Your keys, your coins.
It’s one of the fundamental promises of bitcoin and other cryptocurrencies, removing the middlemen that stand between you and your money. But the phrase also contains a latent assumption that Web3 companies would be wise to move on from: that any security problems are the owner’s problem, not theirs. That thinking may have worked when crypto was experimental. It doesn’t work when trillions of dollars and millions of people are involved.
The design space for crypto has expanded tremendously since Bitcoin was created over 15 years ago. There are apps and protocols, cryptocurrency exchanges, stablecoins, and dozens of token standards that all connect to each other. It’s not just decentralized money anymore, it’s a trillion dollar ecosystem. The security risks have become more complicated and the stakes have become higher. Self-care still has a role to play, yes – but Web3 designers shouldn’t place the majority of the security burden on users.
To succeed as a mainstream technology, the crypto industry must evolve to match real-world security risks—social engineering, human error, and physical coercion—without compromising other core values such as anonymity and pseudonymity.
What the numbers tell us
Decades of personal computing have given us plenty of data about people’s cyber hygiene. In short: it’s not perfect.
Education campaigns like Cybersecurity Awareness Month going on right now help, but threats like phishing, fake QR codes and malware remain constantly effective. These do not disappear. In fact, they are evolving faster than our defenses.
According to data compiled by CoinLaw, cryptophishing attacks are on the rise, increasing by 40% in early 2025 and leading to user losses worth $410 million. Some more bad news: AI-powered deepfakes exacerbate the problem; they increased by over 450% between mid-2024 and mid-2025, according to CoinLaw’s data.
Even more alarming: the rise in violent crypto-related attacks, as organized crime groups physically force high-net-worth holders to give up their credentials. According to blockchain tracking firm Chainalysis, there were over 30 reported “key attacks” in 2024, and 2025 is on track to double that amount.
In short, security issues are not anomalies. They are predictable.
We don’t shrug off earthquakes in San Francisco or Japan; we build earthquake-resistant buildings. The same logic should apply to crypto security.
What needs to be changed
The good news: A lot of work is being done in the Web3 area to make users safer and products safer.
Just look at wallets. Security concerns have historically made the wallet user experience terrible, but things are improving thanks to innovations like split wallets with different keys, delegation, and multi-wallet accounts. However, in my experience, it remains difficult to balance usability and security.
So how do we make users better?
First, we need to take security issues as feedback. Every break tells us something about design, not just behavior. Take a stolen password. An answer could be: “It’s the user’s fault for being phished; they shouldn’t fall for it.” Maybe it’s true, maybe it’s not. But what is the truth is, when it happens millions of times a year to your customer base, it’s an indication that your system isn’t designed for actual people. Adjust accordingly.
Second, we need to incorporate successful examples from the non-web3 space.

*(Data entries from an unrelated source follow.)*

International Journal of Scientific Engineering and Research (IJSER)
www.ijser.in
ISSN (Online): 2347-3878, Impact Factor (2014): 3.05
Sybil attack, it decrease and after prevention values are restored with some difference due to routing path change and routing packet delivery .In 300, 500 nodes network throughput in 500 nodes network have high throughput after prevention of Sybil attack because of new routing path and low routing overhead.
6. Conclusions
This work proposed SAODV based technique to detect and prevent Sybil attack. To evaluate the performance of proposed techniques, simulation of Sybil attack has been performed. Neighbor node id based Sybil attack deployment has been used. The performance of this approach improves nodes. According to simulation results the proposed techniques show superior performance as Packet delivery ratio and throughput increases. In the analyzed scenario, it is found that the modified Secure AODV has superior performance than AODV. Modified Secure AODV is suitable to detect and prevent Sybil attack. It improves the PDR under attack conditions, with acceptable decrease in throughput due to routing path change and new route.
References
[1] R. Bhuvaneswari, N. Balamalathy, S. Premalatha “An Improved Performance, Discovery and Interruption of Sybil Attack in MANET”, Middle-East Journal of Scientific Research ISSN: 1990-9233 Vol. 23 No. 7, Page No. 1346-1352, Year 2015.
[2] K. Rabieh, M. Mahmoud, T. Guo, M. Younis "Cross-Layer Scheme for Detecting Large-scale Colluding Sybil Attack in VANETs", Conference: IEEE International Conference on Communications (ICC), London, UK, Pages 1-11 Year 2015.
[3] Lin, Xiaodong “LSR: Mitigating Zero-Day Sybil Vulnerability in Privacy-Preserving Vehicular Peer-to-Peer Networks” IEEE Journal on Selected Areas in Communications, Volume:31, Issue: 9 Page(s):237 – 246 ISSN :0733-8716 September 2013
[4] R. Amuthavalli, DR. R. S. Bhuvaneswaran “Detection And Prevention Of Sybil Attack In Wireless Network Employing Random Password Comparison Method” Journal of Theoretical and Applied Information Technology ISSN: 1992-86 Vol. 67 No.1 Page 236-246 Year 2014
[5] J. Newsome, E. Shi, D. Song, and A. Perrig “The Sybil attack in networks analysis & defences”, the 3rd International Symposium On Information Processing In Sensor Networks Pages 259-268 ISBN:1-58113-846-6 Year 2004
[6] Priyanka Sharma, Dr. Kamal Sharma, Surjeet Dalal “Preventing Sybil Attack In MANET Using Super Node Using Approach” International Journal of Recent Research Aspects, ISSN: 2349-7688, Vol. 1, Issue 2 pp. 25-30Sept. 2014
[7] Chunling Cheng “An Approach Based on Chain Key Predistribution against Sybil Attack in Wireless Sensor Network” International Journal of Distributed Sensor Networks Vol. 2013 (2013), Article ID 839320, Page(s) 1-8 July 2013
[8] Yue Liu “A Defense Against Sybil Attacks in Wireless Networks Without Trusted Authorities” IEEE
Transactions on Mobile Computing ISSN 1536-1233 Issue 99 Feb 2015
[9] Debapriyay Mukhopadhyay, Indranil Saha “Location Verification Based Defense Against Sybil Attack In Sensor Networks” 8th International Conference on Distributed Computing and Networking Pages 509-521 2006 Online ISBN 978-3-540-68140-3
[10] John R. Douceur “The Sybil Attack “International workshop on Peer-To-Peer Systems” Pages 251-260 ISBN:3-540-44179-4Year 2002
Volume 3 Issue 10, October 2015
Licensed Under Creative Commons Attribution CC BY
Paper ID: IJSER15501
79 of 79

Consider the issue of authentication. Using a cryptographic key for access is effective, but it does not verify that the user is the legitimate owner. That’s why the wider internet long ago adopted layers like multi-factor authentication and behavioral signals, and more recently proof-of-human — methods that protect people automatically without relying on constant vigilance. Crypto can and should follow this trail.
Finally, we need to recognize that security risks are no longer limited to social engineering tricks.
Cryptocurrency managers and deep-pocketed holders have been hit by a rash of physical assaults, with thieves seeking to gain access through not brute force decryption, but plain old brute force. If we design systems that do not incorporate the possibility of physical abuse, we are not doing our job as designers of those systems. The attack vectors will evolve and we will have to evolve as well.
What’s next
Crypto’s robust ethos of individual responsibility made sense when it was an experiment. But now that trillions in assets—and human livelihoods—are at stake, we need systems designed for real-world risk rather than early adopters.
There are no silver bullet solutions: cryptographic keys will remain vulnerable to phishing, biometrics will make holders vulnerable to physical attacks, and humans will continue to be imperfect. But as we close out Cybersecurity Awareness Month, let’s remember who we’re building for. When we design for real people, not ideal users, our products can empower lives while protecting against their weaknesses. Security is no longer a user concern; it is an industry problem.